Friday, August 2, 2013

Replicating Medical Studies

The NIH, tired of paying for studies that are trumpeted in major journals but then can't be replicated, is considering a requirement that all grant recipients pay somebody to try to reproduce their studies before publication. I think this is a great idea. It would be expensive, but the NIH has a budget of $29 billion and I say better fewer studies that we know are right than more uncertainty. This is, after all, a huge problem:
In biomedical science, at least one thing is apparently reproducible: a steady stream of studies that show the irreproducibility of many important experiments. In a 2011 internal survey, pharmaceutical firm Bayer HealthCare of Leverkusen, Germany, was unable to validate the relevant preclinical research for almost two-thirds of 67 in-house projects.
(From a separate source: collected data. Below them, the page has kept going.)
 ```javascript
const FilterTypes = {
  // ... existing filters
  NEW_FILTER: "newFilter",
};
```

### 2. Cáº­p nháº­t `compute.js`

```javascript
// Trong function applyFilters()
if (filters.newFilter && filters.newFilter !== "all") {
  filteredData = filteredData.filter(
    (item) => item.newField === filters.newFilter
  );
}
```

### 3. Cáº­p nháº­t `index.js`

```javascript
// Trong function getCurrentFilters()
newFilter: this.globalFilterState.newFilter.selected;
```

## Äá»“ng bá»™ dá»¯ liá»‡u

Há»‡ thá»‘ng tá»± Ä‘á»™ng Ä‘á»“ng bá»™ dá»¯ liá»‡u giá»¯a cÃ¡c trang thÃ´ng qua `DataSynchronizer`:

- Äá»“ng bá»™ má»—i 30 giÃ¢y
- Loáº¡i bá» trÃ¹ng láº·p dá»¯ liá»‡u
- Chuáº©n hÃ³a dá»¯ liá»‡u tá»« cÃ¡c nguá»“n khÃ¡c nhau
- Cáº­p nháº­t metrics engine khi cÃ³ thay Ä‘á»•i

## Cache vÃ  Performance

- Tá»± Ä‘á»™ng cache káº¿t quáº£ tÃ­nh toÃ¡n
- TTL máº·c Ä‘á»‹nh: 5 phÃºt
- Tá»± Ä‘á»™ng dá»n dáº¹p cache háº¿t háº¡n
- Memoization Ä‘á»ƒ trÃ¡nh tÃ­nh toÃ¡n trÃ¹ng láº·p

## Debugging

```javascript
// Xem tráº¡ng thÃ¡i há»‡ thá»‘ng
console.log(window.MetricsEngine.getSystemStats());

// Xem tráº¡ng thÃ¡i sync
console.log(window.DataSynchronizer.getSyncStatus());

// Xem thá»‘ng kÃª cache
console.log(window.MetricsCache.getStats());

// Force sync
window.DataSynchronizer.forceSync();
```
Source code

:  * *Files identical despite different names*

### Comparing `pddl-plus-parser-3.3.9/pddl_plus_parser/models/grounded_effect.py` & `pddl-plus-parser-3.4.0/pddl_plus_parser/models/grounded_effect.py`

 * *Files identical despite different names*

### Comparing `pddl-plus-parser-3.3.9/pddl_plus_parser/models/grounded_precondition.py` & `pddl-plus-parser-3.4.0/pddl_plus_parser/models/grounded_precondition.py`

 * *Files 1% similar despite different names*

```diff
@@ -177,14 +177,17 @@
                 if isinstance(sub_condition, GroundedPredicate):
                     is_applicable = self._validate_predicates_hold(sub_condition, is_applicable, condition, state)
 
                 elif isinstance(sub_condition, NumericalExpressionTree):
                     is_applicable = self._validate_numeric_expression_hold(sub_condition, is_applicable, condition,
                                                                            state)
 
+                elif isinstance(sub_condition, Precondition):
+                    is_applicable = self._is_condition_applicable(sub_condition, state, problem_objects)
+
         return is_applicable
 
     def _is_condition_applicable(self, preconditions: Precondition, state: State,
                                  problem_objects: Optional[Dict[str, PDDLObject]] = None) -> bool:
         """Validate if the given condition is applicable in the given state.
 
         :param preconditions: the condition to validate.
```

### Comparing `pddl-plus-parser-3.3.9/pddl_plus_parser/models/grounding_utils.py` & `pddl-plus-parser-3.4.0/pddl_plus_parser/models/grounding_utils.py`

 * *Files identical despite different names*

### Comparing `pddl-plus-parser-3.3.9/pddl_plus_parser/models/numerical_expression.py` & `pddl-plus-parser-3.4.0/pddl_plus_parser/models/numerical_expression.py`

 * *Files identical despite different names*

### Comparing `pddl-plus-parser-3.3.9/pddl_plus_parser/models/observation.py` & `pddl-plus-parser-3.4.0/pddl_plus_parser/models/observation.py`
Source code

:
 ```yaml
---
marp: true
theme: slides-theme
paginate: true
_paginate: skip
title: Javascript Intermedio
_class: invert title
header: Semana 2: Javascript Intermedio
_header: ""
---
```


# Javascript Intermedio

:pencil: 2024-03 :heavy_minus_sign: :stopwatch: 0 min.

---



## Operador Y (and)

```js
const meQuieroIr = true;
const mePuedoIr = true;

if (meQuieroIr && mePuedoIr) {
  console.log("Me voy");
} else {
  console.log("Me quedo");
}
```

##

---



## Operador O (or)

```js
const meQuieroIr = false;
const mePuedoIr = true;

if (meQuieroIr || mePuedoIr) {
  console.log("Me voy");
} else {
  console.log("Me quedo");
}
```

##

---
Then, in 2012, scientists at Amgen, a drug company based in Thousand Oaks, California, reported their failure to replicate 89% of the findings from 53 landmark cancer papers.
If reproducing all experiments is not practical, the NIH should certainly insist that early-stage studies of new treatments be independently reproduced before proceeding to expensive clinical trials. This seems so obvious to me that I was shocked to discover it is not already NIH policy.

1 comment:

  1. I suspect that this isn't an NIH rule because someone stands to benefit from that loophole.